Anyway, putting aside the larger and more complex issue of the classical music world at large and looking at my own aesthetic tendencies, I'm struck by something my "Songs Without Singers" posts may say about my reactions to Greg Sandow. Whereas Sandow just posted a critical takedown of a classical song recital that he found to be too safe and distant from the dark and uncomfortable world of the Baudelaire poetry that was being sung, I've been posting recordings of songs for which I find the words entirely superfluous. I don't mean that the words aren't an important part of these songs as artworks, but rather that the songs can stand on their own as piano pieces appreciated entirely for their musical qualities. I think it's wonderful that music can say things external to itself, but whereas Sandow seems to think that the connection to external meaning is essential, I'm probably most deeply drawn to the music for its own sake. I love to talk and think about meaning in music (thus, this blog), but I became a musician not so much for what music tells me about this or that, but because of what the music itself means to me. Sandow has challenged me on just what this sort of meaning might be, so hopefully I'll be able to come to terms with it in posts to come.

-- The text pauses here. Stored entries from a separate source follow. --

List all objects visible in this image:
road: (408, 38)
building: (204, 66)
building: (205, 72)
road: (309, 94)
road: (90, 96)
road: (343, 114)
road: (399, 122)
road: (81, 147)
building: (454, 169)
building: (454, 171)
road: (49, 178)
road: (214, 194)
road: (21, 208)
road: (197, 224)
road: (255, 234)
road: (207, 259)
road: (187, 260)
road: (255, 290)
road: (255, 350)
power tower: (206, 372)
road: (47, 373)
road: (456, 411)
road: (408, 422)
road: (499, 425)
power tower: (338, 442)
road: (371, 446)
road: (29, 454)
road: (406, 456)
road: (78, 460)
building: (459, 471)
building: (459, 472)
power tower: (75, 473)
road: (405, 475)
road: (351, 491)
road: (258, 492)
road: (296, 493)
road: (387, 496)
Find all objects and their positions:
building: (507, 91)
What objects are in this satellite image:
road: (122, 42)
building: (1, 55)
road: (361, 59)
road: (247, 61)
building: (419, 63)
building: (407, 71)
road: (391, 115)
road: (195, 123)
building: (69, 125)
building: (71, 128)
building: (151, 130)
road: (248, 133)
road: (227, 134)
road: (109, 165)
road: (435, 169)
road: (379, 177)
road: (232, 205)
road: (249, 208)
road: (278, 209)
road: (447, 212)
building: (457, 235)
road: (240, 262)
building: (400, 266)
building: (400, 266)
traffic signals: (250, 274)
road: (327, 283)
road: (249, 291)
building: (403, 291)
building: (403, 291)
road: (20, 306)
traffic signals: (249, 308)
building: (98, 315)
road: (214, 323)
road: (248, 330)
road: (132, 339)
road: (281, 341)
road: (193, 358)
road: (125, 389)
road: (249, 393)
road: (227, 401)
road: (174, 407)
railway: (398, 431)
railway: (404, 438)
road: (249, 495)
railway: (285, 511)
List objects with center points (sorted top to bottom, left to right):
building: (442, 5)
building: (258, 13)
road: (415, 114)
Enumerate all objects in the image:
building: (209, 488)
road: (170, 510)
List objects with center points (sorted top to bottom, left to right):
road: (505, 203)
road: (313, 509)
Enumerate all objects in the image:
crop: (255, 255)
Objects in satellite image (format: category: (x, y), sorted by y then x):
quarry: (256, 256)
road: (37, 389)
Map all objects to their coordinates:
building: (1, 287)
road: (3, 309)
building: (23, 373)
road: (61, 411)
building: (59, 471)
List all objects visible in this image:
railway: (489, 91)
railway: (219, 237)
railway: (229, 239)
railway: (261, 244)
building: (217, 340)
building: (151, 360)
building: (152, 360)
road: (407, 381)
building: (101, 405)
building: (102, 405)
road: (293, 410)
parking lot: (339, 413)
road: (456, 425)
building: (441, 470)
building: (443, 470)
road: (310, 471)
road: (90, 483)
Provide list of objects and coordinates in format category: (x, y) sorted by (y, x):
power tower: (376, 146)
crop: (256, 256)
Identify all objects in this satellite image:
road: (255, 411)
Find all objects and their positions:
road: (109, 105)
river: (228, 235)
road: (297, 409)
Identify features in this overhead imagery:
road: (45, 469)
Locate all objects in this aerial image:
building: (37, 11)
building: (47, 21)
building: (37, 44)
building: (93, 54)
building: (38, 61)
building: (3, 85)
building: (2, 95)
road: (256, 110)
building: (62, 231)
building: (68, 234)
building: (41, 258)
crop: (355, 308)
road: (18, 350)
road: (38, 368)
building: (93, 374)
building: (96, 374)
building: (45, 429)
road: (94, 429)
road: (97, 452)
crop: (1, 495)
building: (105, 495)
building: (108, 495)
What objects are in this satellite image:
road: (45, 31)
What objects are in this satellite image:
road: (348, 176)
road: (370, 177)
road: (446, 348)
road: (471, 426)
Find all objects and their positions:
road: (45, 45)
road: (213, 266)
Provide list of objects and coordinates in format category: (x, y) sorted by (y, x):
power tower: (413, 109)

A blog reader we'll refer to as MMmom recently pointed out to me that my "Songs Without Singers" sort of do the reverse of my visualization projects. Whereas my videos/animations add imagery to help follow the music, the song recordings subtract verbal imagery. However, note that my experiences in visualization have the goal of focusing the listener more closely on the music. Just as I've suggested that the typical music visualizations (such as the Fantasia films) tend to divert our attention from the music, my singerless (and word-less) songs are also intended to focus on the music for its own sake. The truth is, there are art songs that I loved and played for years without ever really caring about the texts that were being sung - I'm not saying I've been right to feel that way or that I've never felt otherwise, just that the heart of my attraction to music tends to be in the sounds, not the stories.